#### Problem to solve
Give the lines in the records from the line with "picture [148, 794, 320, 932]" up to and including the line with "text Lors de" as a Markdown table with the columns Row and Line. Number each row, and leave out any blank lines.

______________________________

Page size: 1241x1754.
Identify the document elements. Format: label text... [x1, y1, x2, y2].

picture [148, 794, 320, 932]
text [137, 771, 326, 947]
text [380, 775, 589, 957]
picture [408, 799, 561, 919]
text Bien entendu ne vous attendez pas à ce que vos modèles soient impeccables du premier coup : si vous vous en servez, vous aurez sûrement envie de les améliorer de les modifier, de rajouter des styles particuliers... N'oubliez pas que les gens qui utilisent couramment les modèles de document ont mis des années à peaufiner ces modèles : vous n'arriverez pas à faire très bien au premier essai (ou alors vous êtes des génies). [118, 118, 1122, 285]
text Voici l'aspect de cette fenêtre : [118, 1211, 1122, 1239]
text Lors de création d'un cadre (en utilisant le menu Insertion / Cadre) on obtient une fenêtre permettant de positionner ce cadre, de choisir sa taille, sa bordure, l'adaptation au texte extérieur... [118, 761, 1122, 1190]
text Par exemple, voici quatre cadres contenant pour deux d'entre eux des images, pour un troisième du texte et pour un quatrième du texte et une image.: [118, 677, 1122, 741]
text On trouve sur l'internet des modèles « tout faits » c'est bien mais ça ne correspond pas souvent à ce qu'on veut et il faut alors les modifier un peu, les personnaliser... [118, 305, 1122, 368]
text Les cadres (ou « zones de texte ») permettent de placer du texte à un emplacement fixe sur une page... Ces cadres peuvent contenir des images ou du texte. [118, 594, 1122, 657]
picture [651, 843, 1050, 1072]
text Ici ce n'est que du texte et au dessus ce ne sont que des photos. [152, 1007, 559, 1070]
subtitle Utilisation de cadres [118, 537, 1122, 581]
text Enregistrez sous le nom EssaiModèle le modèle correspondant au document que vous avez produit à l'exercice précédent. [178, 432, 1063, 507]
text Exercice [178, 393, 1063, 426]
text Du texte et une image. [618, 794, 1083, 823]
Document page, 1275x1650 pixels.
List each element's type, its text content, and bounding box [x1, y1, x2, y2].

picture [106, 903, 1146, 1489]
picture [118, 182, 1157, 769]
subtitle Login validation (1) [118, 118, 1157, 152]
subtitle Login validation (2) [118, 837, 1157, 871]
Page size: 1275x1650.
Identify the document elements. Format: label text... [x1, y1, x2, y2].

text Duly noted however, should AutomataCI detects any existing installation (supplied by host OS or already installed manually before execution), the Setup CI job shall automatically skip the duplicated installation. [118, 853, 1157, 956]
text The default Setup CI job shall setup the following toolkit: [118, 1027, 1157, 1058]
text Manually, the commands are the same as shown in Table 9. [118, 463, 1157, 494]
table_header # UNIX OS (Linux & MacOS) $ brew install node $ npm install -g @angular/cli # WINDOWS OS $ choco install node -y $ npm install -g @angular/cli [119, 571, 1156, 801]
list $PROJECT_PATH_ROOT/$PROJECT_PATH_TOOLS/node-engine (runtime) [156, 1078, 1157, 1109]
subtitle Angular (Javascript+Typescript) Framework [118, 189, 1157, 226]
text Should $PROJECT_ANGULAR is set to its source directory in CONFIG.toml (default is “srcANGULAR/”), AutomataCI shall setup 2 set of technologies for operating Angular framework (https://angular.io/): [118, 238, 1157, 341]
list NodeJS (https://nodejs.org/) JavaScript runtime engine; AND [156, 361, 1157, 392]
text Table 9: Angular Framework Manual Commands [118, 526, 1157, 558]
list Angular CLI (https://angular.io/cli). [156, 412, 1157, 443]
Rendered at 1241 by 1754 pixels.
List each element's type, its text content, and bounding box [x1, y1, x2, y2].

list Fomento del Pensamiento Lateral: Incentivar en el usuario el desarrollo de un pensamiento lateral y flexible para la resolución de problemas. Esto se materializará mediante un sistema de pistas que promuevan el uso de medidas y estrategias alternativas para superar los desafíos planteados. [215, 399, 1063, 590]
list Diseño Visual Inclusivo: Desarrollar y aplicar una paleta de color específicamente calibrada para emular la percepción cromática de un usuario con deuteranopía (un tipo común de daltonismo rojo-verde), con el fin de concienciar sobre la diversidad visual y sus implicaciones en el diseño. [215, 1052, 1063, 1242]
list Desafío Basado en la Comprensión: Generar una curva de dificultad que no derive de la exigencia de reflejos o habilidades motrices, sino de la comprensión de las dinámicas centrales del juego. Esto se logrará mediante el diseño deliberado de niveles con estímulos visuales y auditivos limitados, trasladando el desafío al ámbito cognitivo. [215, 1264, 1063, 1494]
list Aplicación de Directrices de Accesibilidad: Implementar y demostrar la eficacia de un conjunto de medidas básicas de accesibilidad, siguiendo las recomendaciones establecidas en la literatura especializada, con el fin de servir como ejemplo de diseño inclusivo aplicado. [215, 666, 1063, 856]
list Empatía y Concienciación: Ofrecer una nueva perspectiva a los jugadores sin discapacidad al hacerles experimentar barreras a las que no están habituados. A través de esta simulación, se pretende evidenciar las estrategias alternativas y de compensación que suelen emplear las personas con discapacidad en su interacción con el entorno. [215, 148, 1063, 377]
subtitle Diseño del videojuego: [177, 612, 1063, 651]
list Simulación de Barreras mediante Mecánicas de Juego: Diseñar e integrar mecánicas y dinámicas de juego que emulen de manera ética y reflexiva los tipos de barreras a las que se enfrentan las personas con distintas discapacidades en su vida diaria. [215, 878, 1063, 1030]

______________________________

#### Exercise result
| Row | Line |
|---|---|
| 1 | picture [148, 794, 320, 932] |
| 2 | text [137, 771, 326, 947] |
| 3 | text [380, 775, 589, 957] |
| 4 | picture [408, 799, 561, 919] |
| 5 | text Bien entendu ne vous attendez pas à ce que vos modèles soient impeccables du premier coup : si vous vous en servez, vous aurez sûrement envie de les améliorer de les modifier, de rajouter des styles particuliers... N'oubliez pas que les gens qui utilisent couramment les modèles de document ont mis des années à peaufiner ces modèles : vous n'arriverez pas à faire très bien au premier essai (ou alors vous êtes des génies). [118, 118, 1122, 285] |
| 6 | text Voici l'aspect de cette fenêtre : [118, 1211, 1122, 1239] |
| 7 | text Lors de création d'un cadre (en utilisant le menu Insertion / Cadre) on obtient une fenêtre permettant de positionner ce cadre, de choisir sa taille, sa bordure, l'adaptation au texte extérieur... [118, 761, 1122, 1190] |